Las enfermedades mentales reclaman soluciones por parte de la sociedad y también de los líderes políticos. Y tal vez no exista mejor momento que este para repensar la gravedad de abandonar a la suerte nuestra salud mental y asimismo, personalmente, para cuestionar nuestros prejuicios antes de arrojarlos al mundo.

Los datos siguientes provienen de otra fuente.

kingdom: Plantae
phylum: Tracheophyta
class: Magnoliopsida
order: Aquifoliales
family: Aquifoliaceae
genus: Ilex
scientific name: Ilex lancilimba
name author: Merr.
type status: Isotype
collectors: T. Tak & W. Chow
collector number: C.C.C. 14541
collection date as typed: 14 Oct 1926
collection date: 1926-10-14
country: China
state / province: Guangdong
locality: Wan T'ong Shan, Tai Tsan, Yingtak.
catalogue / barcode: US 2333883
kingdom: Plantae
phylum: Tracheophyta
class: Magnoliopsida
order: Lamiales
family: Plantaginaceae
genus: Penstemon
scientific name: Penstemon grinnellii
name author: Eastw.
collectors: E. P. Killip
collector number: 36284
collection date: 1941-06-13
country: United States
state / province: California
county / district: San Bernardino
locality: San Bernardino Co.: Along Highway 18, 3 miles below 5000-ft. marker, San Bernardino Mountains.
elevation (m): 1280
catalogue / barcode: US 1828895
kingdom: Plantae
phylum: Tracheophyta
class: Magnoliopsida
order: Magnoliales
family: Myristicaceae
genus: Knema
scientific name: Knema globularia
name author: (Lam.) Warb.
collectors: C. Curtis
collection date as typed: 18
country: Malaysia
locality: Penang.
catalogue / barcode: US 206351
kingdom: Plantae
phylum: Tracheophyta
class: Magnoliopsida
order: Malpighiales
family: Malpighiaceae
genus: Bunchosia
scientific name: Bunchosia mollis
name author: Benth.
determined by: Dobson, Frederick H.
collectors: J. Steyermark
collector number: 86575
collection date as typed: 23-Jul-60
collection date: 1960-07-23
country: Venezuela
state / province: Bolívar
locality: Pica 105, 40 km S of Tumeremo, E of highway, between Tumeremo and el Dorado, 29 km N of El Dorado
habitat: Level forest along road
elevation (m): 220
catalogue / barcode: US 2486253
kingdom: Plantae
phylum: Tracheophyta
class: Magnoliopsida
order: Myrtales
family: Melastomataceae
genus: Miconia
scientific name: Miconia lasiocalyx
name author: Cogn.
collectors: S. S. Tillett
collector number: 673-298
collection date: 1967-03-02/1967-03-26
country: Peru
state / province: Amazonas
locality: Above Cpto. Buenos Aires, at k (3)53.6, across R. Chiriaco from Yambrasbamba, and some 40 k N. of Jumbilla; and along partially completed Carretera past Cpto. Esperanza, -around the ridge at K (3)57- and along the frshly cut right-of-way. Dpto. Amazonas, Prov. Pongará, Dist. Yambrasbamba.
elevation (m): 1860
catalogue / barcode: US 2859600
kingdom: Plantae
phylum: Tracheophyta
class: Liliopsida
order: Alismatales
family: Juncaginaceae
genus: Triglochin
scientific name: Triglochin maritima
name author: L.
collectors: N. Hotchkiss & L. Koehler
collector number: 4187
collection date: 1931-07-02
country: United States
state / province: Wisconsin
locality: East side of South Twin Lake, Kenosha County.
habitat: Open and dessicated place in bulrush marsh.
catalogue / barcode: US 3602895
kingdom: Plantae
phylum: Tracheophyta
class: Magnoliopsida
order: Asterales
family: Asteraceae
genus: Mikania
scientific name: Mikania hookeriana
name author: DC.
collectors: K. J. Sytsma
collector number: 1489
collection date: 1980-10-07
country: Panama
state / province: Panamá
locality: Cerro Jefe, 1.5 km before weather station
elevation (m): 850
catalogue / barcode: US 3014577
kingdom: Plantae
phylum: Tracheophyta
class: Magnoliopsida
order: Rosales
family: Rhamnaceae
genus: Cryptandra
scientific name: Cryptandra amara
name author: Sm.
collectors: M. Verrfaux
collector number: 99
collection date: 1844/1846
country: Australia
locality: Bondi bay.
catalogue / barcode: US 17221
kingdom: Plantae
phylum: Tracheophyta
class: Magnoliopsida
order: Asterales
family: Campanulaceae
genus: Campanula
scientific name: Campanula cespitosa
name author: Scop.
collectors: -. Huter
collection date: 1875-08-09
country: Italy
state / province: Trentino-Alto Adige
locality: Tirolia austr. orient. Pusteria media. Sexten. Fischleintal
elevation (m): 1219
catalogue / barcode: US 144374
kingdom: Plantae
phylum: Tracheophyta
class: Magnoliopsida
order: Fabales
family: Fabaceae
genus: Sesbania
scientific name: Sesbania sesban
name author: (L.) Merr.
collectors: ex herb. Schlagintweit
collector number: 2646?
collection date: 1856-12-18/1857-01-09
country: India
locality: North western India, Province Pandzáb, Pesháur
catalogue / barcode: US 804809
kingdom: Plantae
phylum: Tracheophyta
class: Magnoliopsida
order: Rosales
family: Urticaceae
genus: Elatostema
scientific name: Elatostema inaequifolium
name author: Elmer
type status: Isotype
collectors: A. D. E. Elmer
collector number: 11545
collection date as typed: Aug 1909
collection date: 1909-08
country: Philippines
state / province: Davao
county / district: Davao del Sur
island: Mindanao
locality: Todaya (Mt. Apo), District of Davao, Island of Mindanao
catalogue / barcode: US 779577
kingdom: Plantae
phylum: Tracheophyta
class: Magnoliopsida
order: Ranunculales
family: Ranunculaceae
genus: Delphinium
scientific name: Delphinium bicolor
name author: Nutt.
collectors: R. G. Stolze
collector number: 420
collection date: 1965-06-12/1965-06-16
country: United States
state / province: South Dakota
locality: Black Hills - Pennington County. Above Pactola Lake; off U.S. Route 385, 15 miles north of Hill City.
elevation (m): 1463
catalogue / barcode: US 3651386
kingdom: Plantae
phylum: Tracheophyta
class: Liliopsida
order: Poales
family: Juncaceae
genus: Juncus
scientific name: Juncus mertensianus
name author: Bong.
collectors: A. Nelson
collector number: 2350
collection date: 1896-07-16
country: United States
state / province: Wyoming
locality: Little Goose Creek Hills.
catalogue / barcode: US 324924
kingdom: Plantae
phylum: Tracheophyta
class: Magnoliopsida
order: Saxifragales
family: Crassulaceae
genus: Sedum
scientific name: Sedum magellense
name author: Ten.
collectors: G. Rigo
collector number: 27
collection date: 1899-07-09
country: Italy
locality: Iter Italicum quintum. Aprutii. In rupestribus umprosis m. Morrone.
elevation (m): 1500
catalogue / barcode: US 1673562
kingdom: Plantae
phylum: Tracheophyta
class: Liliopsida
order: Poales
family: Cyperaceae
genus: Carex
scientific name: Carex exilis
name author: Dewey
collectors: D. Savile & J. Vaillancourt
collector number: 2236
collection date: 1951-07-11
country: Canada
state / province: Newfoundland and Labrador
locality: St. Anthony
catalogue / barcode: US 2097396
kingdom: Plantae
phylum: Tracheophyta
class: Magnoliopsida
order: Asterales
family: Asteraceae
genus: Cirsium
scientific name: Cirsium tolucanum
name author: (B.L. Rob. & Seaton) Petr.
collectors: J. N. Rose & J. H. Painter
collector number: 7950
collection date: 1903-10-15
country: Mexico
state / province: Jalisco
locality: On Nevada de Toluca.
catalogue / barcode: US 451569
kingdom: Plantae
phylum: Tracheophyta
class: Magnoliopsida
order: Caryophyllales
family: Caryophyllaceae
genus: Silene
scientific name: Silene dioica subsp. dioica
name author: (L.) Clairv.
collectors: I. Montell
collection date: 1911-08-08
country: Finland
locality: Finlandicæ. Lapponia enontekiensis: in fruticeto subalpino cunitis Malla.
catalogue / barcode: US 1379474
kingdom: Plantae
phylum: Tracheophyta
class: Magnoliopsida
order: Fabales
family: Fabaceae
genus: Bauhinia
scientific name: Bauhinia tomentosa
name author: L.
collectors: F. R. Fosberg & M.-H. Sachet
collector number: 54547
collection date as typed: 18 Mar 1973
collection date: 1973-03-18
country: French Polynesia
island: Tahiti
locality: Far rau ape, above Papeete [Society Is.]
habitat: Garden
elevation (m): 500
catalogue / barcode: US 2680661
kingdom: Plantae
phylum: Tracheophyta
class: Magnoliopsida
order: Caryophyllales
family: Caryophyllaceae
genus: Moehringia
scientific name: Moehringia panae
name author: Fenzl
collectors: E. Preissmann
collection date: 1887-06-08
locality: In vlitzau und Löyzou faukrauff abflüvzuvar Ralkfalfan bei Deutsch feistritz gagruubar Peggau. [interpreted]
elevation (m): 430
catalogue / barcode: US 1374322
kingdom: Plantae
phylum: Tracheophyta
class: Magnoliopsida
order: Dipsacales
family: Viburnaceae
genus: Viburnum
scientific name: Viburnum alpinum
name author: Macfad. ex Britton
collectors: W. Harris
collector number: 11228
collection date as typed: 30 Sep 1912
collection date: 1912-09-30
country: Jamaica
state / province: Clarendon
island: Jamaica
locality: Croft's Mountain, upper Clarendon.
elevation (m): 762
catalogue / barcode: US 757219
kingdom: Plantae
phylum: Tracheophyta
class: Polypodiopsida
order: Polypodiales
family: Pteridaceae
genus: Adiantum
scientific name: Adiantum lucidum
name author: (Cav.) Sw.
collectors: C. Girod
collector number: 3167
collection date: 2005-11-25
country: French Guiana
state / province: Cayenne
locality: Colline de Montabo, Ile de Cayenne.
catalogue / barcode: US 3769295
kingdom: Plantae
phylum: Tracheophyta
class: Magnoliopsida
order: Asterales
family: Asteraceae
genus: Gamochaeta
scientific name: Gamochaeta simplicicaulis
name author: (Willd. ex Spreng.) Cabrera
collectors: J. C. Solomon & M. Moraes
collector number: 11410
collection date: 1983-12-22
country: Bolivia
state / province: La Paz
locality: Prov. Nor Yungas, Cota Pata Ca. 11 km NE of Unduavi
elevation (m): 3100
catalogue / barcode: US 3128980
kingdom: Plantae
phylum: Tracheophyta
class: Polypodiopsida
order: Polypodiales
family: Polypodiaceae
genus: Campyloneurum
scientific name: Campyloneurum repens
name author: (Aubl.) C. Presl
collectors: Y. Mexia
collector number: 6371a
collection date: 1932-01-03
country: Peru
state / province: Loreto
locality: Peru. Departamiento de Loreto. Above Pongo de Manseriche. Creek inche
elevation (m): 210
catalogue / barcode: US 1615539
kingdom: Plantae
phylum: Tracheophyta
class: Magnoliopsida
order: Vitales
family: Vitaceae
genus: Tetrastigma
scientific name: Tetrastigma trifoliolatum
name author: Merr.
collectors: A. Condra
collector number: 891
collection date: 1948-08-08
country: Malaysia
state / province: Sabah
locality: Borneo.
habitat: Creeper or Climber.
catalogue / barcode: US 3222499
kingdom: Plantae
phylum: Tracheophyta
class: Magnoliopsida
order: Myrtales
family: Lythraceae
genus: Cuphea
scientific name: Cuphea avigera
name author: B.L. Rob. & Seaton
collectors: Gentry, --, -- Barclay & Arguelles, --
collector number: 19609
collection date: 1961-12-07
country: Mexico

A raíz de la muerte de Sulli, se ha hecho una petición al presidente de Corea del Sur para que se castiguen con mano dura el ciberacoso y los abusos en línea. Las muertes de Sulli y Hara son un desolador ejemplo que ha pasado a ser sólo una cifra, tan sólo un número en el mar de muertes que han cobrado la depresión y la presión social. Corea del Sur –y deberíamos cuestionarnos si en realidad se trata de todo el mundo actual– se encuentra abstraído en una indiferencia colectiva que obliga a aquellos que piden ayuda a guardar silencio. Pero esto no tiene porque ser así. 

Mujeres como Goo y Sulli exploraron (quizá) todos los caminos posibles hacia la libertad. Y sin duda, sus muertes no fueron en vano. Pese a que estamos acostumbrados a aprender de los errores en vez de sortearlos, la brutalidad de algunos de nuestros actos colectivos tiene repercusiones en la psique global y en el destino de las sociedades. Las personas como Sulli y Goo Hara pueden ayudar a reconstruir la sociedad actual para que diseñemos los paradigmas futuros con mayor sensibilidad. Estamos en deuda con ellas.